PROVIDED INFORMATION >>

┌──

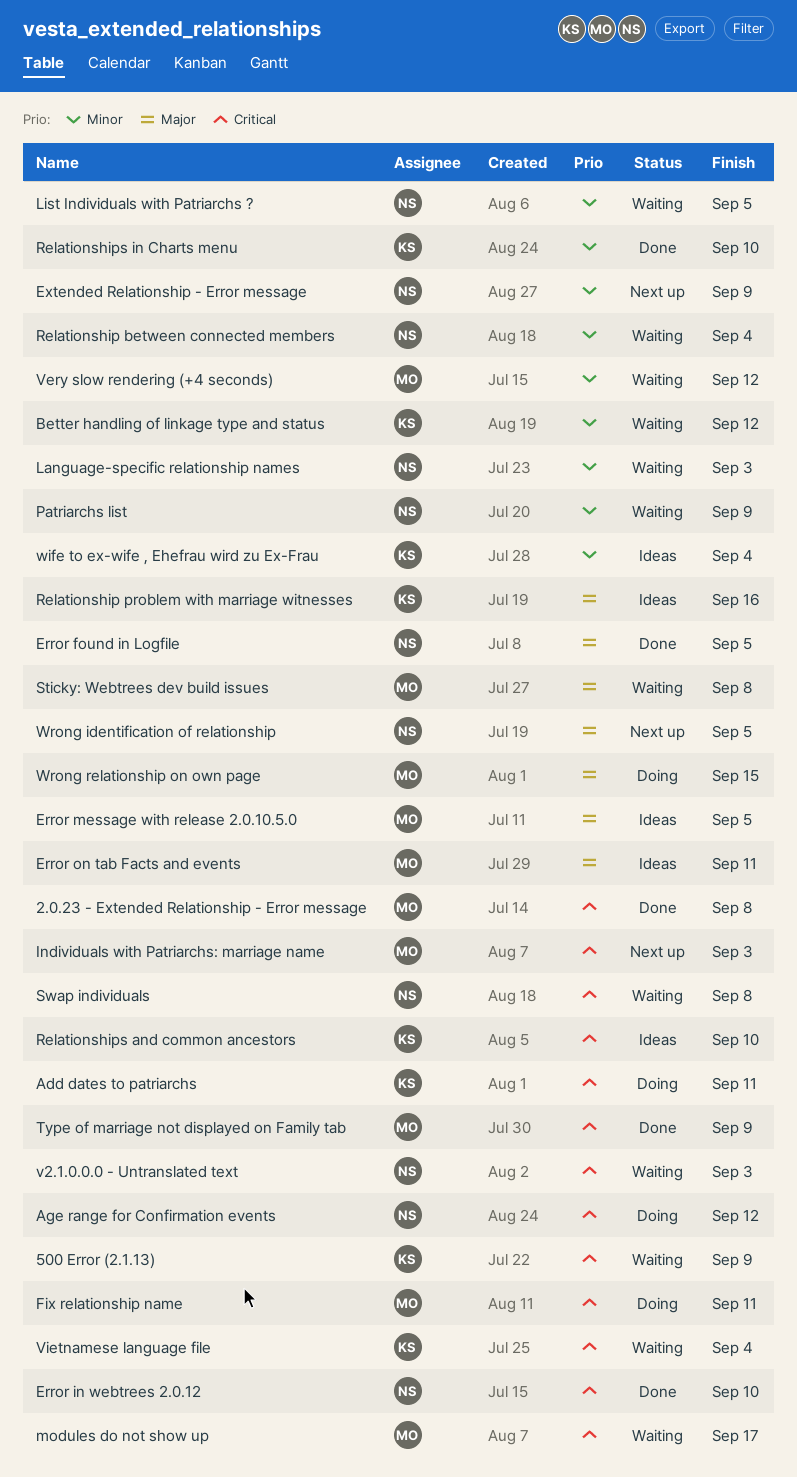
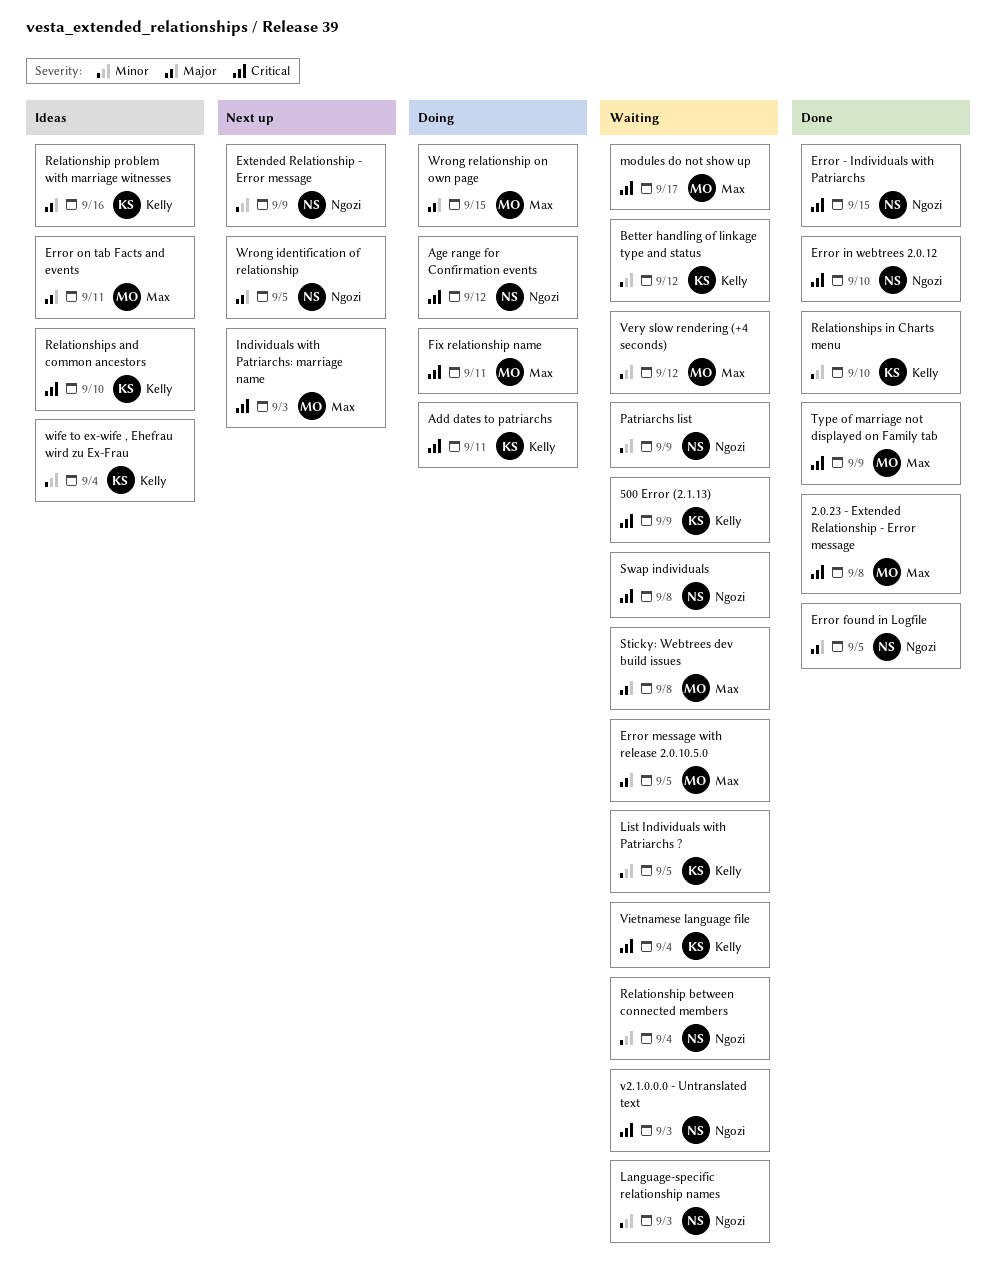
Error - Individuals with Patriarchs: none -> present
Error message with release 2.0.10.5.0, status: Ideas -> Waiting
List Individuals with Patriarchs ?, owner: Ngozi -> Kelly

└──
┌──

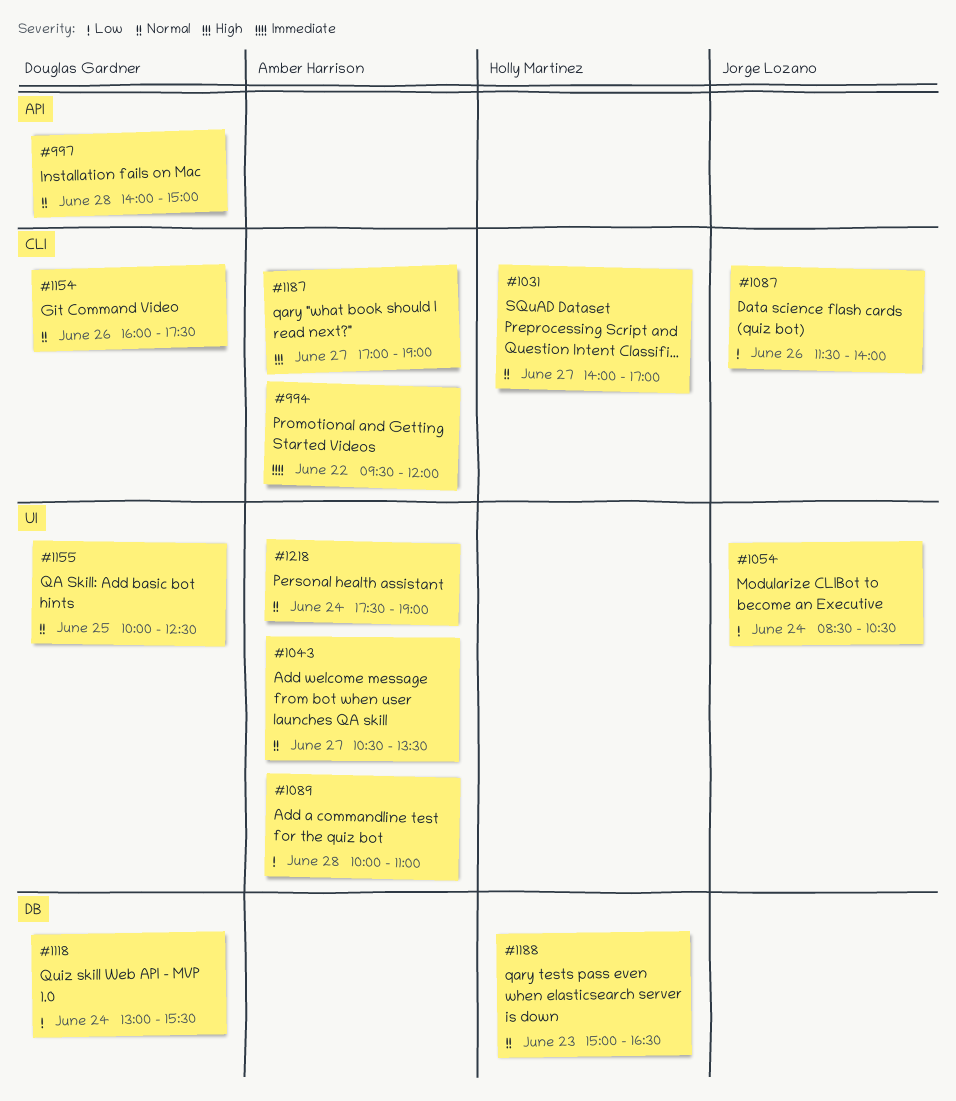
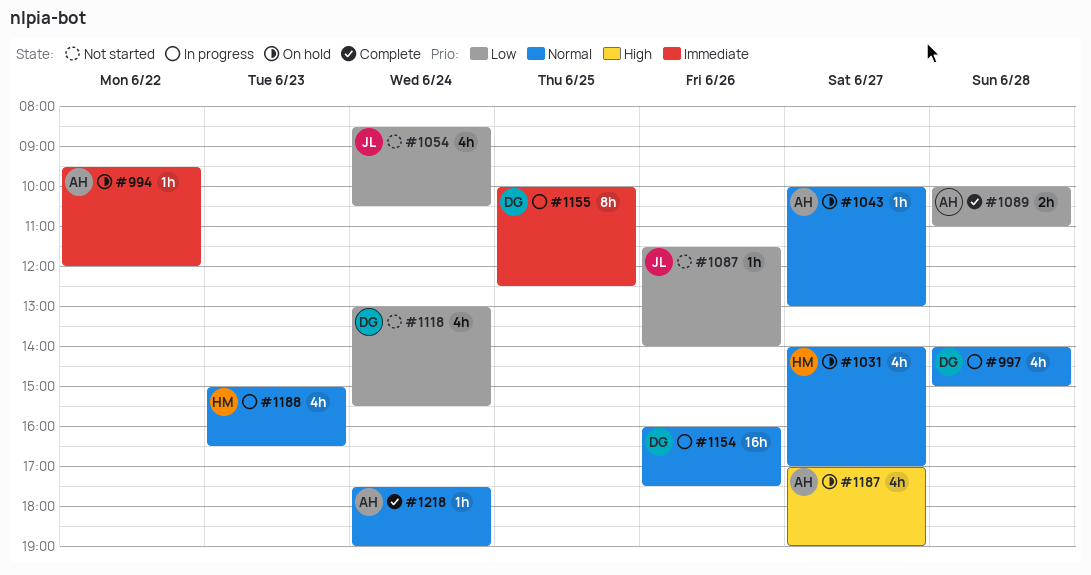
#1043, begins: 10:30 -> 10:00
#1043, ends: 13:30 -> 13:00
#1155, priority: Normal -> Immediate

└──

EXERCISE REQUIREMENTS >>
Above are the lines; repeat exactly the ones from the line containing "#1043, ends: 13:30 -> 13:00" down to the line containing "#1155, priority: Normal -> Immediate", both inclusive.

TASK ANSWER >>
#1043, ends: 13:30 -> 13:00
#1155, priority: Normal -> Immediate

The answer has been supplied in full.